В самом деле, он никогда не скучает в собственном обществе и нисколько не похож на веселого Бекельмана. Но я полюбил посещения кочегарки, хотя мне не удалось выудить там ни одного лишнего слова. Очевидно, Придачин занимается философией и тайно пишет какой-нибудь труд о смысле человеческого счастья. Может быть, это и так: сейчас можно ожидать чего угодно, а сидеть целыми днями у горячих котлов и улыбаться - что-нибудь да значит.

- Так... - говорю я, усаживаясь на табурет. - Скоро поспеет виноград. Я думаю, что это прибавит вам работы. Не хотите ли закурить? Это - кавказские папиросы. Берите, берите... Я должен извиниться: они немного затхлы и неприятны на вкус.

Я начинаю болтать о всяких пустяках. Не находит ли кочегар, что скучно жить одному в сорок лет и что гораздо лучше иметь жену и гулять с ней под ручку?

- Вы подумайте, - говорю я, закидывая в муть кочегарки блестящую удочку, - как было бы это хорошо!
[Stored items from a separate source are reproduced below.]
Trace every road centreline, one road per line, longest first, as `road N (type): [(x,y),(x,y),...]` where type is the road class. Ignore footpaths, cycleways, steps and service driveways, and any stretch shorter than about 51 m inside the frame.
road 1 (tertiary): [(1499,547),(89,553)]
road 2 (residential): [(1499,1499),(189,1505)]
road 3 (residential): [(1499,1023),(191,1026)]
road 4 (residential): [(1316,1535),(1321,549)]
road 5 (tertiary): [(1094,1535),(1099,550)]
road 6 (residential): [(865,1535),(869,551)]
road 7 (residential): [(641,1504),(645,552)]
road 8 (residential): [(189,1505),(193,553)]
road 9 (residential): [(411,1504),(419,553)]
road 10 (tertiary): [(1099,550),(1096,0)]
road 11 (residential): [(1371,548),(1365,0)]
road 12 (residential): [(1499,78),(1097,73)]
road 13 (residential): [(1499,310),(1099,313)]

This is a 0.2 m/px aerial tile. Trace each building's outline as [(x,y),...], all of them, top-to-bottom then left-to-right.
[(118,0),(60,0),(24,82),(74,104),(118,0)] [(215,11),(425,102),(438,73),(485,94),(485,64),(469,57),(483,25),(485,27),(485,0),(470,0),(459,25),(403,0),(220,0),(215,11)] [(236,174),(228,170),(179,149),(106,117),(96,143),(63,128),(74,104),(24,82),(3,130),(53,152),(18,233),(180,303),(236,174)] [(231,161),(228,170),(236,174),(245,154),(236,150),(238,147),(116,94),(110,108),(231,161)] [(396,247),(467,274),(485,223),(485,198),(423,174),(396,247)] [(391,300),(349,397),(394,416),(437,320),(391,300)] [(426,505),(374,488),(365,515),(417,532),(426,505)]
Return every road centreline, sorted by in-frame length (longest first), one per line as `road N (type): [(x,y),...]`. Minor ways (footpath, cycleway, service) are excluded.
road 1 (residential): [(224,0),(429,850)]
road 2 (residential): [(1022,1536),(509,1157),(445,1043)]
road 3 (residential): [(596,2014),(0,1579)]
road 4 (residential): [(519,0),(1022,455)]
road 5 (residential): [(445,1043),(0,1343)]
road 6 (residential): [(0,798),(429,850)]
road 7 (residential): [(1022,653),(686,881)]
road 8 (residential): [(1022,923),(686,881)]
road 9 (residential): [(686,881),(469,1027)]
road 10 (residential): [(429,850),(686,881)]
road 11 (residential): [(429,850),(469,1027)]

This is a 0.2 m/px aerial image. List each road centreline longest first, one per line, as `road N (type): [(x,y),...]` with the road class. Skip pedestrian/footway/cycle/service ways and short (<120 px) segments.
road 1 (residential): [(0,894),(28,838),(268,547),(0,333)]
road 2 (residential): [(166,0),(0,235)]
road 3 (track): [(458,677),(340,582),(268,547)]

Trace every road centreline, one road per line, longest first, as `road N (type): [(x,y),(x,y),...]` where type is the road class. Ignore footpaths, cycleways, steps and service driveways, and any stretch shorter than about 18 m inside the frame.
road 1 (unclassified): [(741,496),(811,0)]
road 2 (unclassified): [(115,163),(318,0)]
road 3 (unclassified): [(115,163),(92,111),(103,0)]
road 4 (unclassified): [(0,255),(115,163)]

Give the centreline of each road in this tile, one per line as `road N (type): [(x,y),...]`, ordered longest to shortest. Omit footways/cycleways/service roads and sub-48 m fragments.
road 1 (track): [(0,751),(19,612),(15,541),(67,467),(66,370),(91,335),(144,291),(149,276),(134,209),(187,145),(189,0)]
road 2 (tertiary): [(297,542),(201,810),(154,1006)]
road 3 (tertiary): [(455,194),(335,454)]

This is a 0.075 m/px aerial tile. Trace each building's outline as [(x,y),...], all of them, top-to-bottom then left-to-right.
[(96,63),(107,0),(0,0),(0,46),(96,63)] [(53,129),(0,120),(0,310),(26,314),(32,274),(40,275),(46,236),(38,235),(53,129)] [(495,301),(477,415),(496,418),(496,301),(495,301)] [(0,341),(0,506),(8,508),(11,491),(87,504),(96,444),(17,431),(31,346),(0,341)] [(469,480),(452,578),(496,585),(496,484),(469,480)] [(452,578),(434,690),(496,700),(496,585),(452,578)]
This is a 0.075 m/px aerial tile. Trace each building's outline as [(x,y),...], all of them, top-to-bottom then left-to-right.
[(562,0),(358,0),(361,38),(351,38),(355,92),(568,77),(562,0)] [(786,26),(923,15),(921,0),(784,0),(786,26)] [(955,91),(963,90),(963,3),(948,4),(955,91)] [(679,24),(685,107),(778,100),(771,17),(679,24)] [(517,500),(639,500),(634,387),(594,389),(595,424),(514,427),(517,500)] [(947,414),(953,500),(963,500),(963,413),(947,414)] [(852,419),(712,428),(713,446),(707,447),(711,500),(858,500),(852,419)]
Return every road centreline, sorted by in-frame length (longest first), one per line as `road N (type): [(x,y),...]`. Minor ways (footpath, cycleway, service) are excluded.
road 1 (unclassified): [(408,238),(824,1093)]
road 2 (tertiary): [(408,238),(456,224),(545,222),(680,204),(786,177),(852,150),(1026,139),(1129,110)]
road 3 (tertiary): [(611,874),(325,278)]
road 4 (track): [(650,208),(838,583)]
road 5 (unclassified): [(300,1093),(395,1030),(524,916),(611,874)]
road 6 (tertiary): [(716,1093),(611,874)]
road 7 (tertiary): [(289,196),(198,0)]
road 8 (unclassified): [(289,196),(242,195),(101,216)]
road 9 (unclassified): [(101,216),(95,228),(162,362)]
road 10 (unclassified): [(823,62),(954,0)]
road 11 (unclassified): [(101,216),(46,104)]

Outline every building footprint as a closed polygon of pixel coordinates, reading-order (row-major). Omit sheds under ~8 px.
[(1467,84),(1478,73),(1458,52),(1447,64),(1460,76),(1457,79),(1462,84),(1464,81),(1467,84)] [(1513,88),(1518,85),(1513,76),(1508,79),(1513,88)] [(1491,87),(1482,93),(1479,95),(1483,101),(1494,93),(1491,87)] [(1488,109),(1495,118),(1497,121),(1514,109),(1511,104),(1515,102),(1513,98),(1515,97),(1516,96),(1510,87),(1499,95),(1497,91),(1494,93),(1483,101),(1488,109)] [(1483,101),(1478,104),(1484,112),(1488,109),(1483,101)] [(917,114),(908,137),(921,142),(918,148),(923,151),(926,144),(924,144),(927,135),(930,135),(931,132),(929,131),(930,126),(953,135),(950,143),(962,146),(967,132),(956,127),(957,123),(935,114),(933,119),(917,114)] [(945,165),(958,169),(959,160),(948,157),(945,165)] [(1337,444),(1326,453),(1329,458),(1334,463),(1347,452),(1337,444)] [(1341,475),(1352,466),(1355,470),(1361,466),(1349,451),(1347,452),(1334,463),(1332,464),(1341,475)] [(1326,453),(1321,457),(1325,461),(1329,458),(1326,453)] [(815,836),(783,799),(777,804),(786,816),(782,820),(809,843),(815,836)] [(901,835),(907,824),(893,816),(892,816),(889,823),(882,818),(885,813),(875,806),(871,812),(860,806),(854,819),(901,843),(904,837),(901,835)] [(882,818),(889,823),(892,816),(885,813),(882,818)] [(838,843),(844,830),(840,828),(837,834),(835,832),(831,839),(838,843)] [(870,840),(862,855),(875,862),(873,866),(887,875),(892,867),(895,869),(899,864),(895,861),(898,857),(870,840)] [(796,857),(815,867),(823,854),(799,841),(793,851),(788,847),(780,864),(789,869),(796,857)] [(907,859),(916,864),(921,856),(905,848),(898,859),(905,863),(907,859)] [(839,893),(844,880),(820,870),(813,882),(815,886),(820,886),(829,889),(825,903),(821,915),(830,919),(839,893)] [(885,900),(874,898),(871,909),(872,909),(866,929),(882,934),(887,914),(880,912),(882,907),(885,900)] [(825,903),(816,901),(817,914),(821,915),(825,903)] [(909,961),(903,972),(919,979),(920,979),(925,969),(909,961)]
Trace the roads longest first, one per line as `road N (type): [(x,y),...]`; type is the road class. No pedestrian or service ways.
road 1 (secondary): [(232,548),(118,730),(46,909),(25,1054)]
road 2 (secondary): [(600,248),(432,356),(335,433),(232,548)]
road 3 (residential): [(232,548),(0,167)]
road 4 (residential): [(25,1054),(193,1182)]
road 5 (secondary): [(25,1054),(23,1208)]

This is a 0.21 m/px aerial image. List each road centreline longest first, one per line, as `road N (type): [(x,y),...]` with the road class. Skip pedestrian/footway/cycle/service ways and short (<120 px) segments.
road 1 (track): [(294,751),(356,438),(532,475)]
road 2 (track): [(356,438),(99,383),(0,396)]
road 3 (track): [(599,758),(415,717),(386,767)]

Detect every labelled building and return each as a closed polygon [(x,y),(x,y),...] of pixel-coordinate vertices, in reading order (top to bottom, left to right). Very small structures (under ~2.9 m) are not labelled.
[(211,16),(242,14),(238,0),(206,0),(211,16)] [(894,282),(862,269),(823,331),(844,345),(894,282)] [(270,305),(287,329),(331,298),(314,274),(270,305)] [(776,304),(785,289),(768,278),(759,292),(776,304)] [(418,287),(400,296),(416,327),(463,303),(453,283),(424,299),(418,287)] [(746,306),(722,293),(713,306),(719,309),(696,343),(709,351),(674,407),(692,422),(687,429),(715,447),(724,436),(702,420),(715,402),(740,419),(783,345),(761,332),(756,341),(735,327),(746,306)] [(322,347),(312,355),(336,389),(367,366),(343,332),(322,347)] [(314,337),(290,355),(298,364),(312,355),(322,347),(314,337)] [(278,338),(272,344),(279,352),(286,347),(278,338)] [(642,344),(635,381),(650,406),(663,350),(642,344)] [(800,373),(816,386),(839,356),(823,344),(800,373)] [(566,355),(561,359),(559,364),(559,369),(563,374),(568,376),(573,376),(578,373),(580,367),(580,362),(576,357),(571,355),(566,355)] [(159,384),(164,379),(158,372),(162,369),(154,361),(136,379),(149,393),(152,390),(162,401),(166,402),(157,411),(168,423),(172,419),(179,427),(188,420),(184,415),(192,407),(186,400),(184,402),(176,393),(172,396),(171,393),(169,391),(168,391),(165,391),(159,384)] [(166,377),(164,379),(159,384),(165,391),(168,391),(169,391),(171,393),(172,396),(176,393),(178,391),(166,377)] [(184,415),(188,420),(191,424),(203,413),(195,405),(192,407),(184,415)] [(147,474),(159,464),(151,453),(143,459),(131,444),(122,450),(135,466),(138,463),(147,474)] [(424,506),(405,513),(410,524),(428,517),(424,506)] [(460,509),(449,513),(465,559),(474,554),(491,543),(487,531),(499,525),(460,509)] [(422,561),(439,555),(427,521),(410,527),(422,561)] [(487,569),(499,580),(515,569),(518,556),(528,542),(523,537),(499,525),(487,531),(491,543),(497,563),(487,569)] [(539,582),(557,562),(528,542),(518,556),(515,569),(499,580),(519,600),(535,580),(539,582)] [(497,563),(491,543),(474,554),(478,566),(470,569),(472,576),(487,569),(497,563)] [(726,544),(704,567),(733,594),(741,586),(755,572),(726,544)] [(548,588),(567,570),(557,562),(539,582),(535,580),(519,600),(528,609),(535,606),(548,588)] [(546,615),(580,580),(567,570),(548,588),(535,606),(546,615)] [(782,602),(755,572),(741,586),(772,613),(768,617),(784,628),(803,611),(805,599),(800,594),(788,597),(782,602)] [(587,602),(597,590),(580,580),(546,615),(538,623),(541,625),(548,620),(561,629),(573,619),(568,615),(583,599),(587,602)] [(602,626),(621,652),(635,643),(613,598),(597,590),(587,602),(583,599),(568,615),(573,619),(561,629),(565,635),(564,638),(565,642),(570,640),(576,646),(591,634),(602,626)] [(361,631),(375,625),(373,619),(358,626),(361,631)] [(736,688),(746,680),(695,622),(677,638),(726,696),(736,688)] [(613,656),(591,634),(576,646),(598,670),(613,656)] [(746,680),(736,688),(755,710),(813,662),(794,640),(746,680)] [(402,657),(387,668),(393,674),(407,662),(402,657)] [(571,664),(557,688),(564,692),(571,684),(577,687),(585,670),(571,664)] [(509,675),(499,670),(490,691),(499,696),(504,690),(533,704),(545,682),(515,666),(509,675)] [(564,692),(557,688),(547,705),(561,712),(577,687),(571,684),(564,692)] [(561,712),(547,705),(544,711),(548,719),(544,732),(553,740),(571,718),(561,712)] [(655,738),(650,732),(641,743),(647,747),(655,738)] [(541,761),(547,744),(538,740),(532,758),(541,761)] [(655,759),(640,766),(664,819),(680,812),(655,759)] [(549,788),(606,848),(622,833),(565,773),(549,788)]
Я рисую перед ним блестящую картину довольства и радости, но кочегар смеется и качает головой.

- Нет! - восклицает он. - Н-нет... Дай еще закурить.

Когда он смеется, из черной пакли его бороды смотрит бес. У него редкие зубы, похожие на кабаньи клыки.

Он смотрит на меня подозрительно: бес делает какие-то тайные знаки. Придачин довольно сосет папиросу и мусолит ее красными толстыми губами. Его нелегко вывести на чистую воду.

Я спрашиваю совершенно равнодушно:

- Довольны ли вы своей жизнью? Не скучно ли вам? Есть ли у вас друзья и знакомые? Скажите, по крайней мере, как ваше имя и отчество? Мне нужно все это знать: я хочу записать ваши слова... Видите, - я вынимаю записную книжку, - я беру карандаш. Я буду слушать вас очень внимательно...

Я сделал все, чтобы возбудить в кочегаре тщеславие. Я говорил о газетах, о прекрасной фотографии, отпечатанной посредине текста, о тысячах читателей, я тонко намекал на возможность славы. А что скажут в Абрау? В читальне под деревьями парка, где на столах мерцают журналы и газетные полосы... Как будут шептаться! Что будут говорить! Не правда ли, об этом стоит задуматься?